* Your instructions *
When the line containing "Form 51-102F1" appears in the entries below, begin printing there and stop after the line containing "Competition: Significant and"; print each of those lines exactly and no other line.

* Data records *
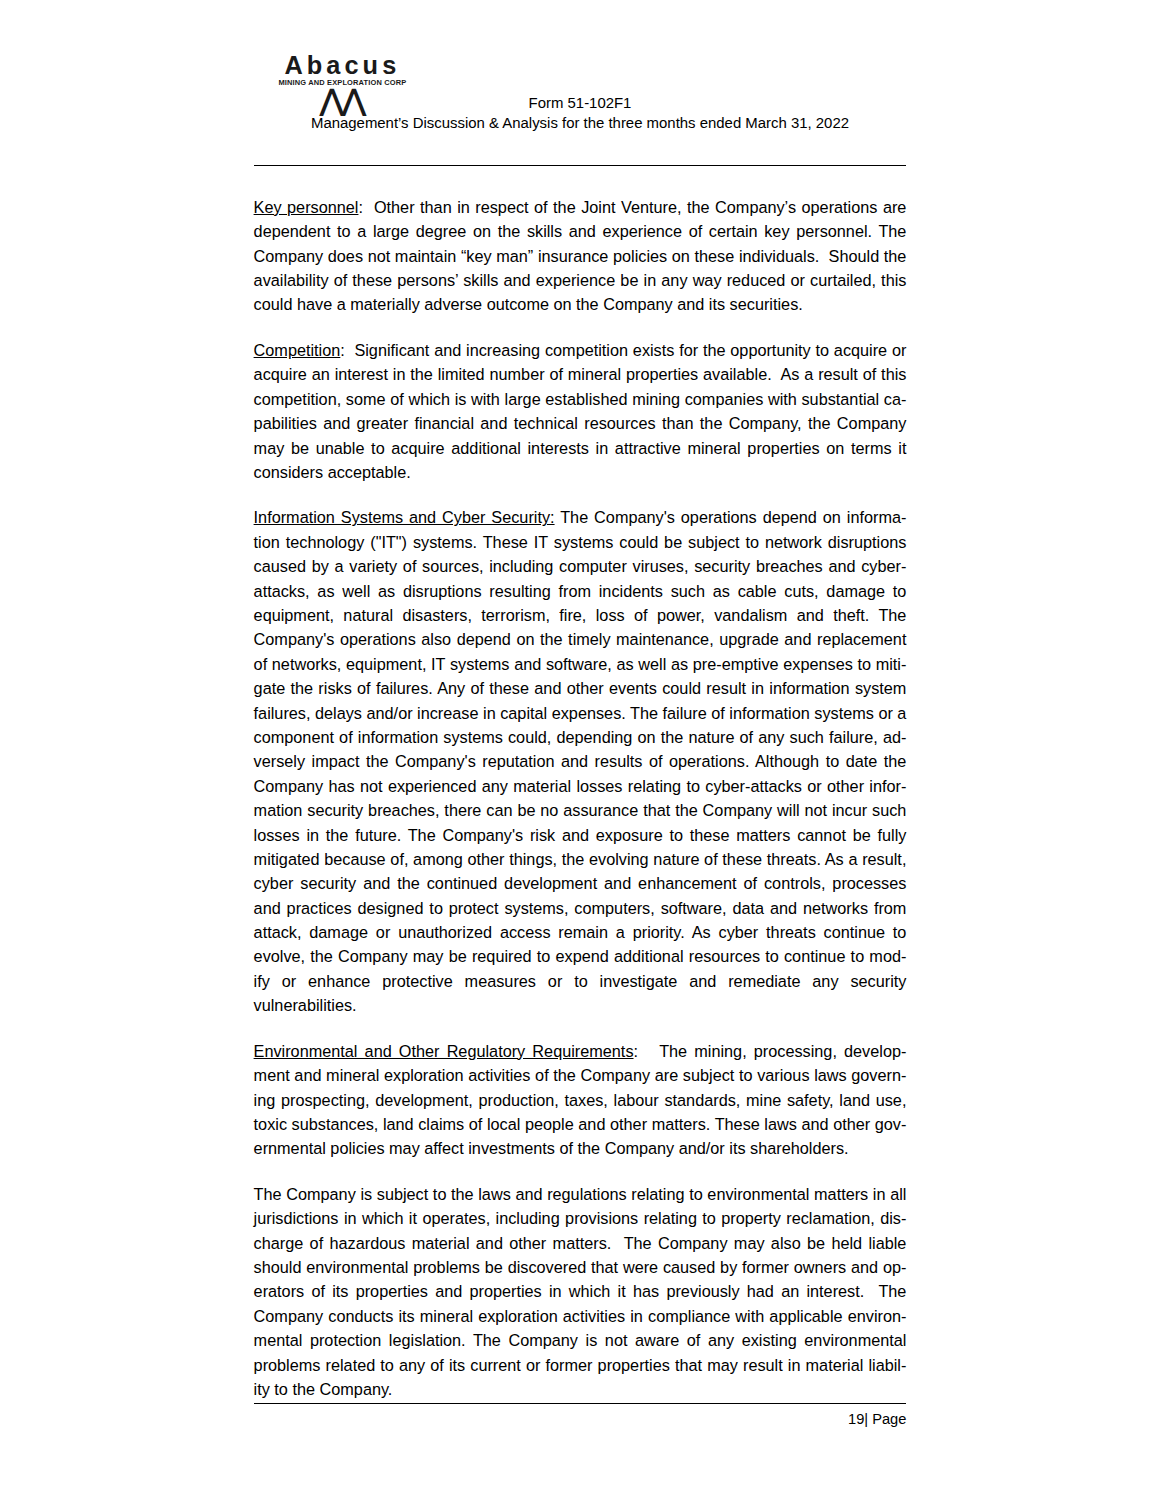Abacus
MINING AND EXPLORATION CORP
⋀⋀
Form 51-102F1
Management’s Discussion & Analysis for the three months ended March 31, 2022
Key personnel: Other than in respect of the Joint Venture, the Company’s operations are dependent to a large degree on the skills and experience of certain key personnel. The Company does not maintain “key man” insurance policies on these individuals. Should the availability of these persons’ skills and experience be in any way reduced or curtailed, this could have a materially adverse outcome on the Company and its securities.
Competition: Significant and increasing competition exists for the opportunity to acquire or acquire an interest in the limited number of mineral properties available. As a result of this competition, some of which is with large established mining companies with substantial capabilities and greater financial and technical resources than the Company, the Company may be unable to acquire additional interests in attractive mineral properties on terms it considers acceptable.
Information Systems and Cyber Security: The Company's operations depend on information technology ("IT") systems. These IT systems could be subject to network disruptions caused by a variety of sources, including computer viruses, security breaches and cyber-attacks, as well as disruptions resulting from incidents such as cable cuts, damage to equipment, natural disasters, terrorism, fire, loss of power, vandalism and theft. The Company's operations also depend on the timely maintenance, upgrade and replacement of networks, equipment, IT systems and software, as well as pre-emptive expenses to mitigate the risks of failures. Any of these and other events could result in information system failures, delays and/or increase in capital expenses. The failure of information systems or a component of information systems could, depending on the nature of any such failure, adversely impact the Company's reputation and results of operations. Although to date the Company has not experienced any material losses relating to cyber-attacks or other information security breaches, there can be no assurance that the Company will not incur such losses in the future. The Company's risk and exposure to these matters cannot be fully mitigated because of, among other things, the evolving nature of these threats. As a result, cyber security and the continued development and enhancement of controls, processes and practices designed to protect systems, computers, software, data and networks from attack, damage or unauthorized access remain a priority. As cyber threats continue to evolve, the Company may be required to expend additional resources to continue to modify or enhance protective measures or to investigate and remediate any security vulnerabilities.
Environmental and Other Regulatory Requirements: The mining, processing, development and mineral exploration activities of the Company are subject to various laws governing prospecting, development, production, taxes, labour standards, mine safety, land use, toxic substances, land claims of local people and other matters. These laws and other governmental policies may affect investments of the Company and/or its shareholders.
The Company is subject to the laws and regulations relating to environmental matters in all jurisdictions in which it operates, including provisions relating to property reclamation, discharge of hazardous material and other matters. The Company may also be held liable should environmental problems be discovered that were caused by former owners and operators of its properties and properties in which it has previously had an interest. The Company conducts its mineral exploration activities in compliance with applicable environmental protection legislation. The Company is not aware of any existing environmental problems related to any of its current or former properties that may result in material liability to the Company.
19| Page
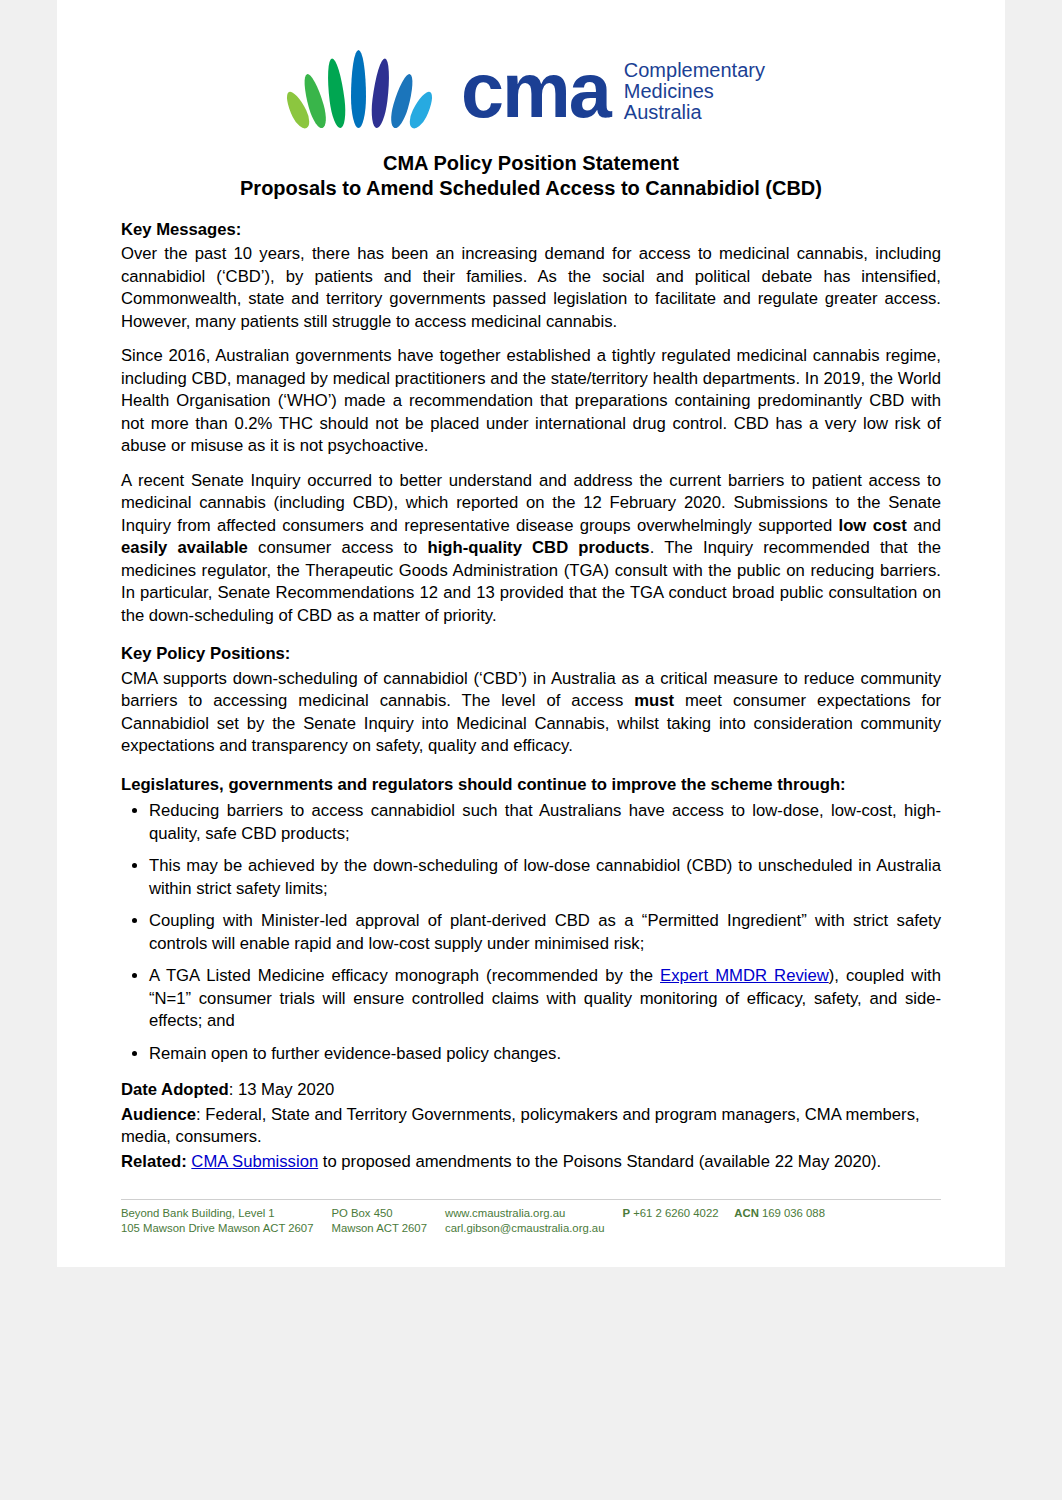cma Complementary
Medicines
Australia
CMA Policy Position Statement
Proposals to Amend Scheduled Access to Cannabidiol (CBD)
Key Messages:
Over the past 10 years, there has been an increasing demand for access to medicinal cannabis, including cannabidiol (‘CBD’), by patients and their families. As the social and political debate has intensified, Commonwealth, state and territory governments passed legislation to facilitate and regulate greater access. However, many patients still struggle to access medicinal cannabis.
Since 2016, Australian governments have together established a tightly regulated medicinal cannabis regime, including CBD, managed by medical practitioners and the state/territory health departments. In 2019, the World Health Organisation (‘WHO’) made a recommendation that preparations containing predominantly CBD with not more than 0.2% THC should not be placed under international drug control. CBD has a very low risk of abuse or misuse as it is not psychoactive.
A recent Senate Inquiry occurred to better understand and address the current barriers to patient access to medicinal cannabis (including CBD), which reported on the 12 February 2020. Submissions to the Senate Inquiry from affected consumers and representative disease groups overwhelmingly supported low cost and easily available consumer access to high-quality CBD products. The Inquiry recommended that the medicines regulator, the Therapeutic Goods Administration (TGA) consult with the public on reducing barriers. In particular, Senate Recommendations 12 and 13 provided that the TGA conduct broad public consultation on the down-scheduling of CBD as a matter of priority.
Key Policy Positions:
CMA supports down-scheduling of cannabidiol (‘CBD’) in Australia as a critical measure to reduce community barriers to accessing medicinal cannabis. The level of access must meet consumer expectations for Cannabidiol set by the Senate Inquiry into Medicinal Cannabis, whilst taking into consideration community expectations and transparency on safety, quality and efficacy.
Legislatures, governments and regulators should continue to improve the scheme through:
Reducing barriers to access cannabidiol such that Australians have access to low-dose, low-cost, high-quality, safe CBD products;
This may be achieved by the down-scheduling of low-dose cannabidiol (CBD) to unscheduled in Australia within strict safety limits;
Coupling with Minister-led approval of plant-derived CBD as a “Permitted Ingredient” with strict safety controls will enable rapid and low-cost supply under minimised risk;
A TGA Listed Medicine efficacy monograph (recommended by the Expert MMDR Review), coupled with “N=1” consumer trials will ensure controlled claims with quality monitoring of efficacy, safety, and side-effects; and
Remain open to further evidence-based policy changes.
Date Adopted: 13 May 2020
Audience: Federal, State and Territory Governments, policymakers and program managers, CMA members, media, consumers.
Related: CMA Submission to proposed amendments to the Poisons Standard (available 22 May 2020).
Beyond Bank Building, Level 1
105 Mawson Drive Mawson ACT 2607
PO Box 450
Mawson ACT 2607
www.cmaustralia.org.au
carl.gibson@cmaustralia.org.au
P +61 2 6260 4022 ACN 169 036 088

* Response *
Form 51-102F1
Management’s Discussion & Analysis for the three months ended March 31, 2022
Key personnel: Other than in respect of the Joint Venture, the Company’s operations are dependent to a large degree on the skills and experience of certain key personnel. The Company does not maintain “key man” insurance policies on these individuals. Should the availability of these persons’ skills and experience be in any way reduced or curtailed, this could have a materially adverse outcome on the Company and its securities.
Competition: Significant and increasing competition exists for the opportunity to acquire or acquire an interest in the limited number of mineral properties available. As a result of this competition, some of which is with large established mining companies with substantial capabilities and greater financial and technical resources than the Company, the Company may be unable to acquire additional interests in attractive mineral properties on terms it considers acceptable.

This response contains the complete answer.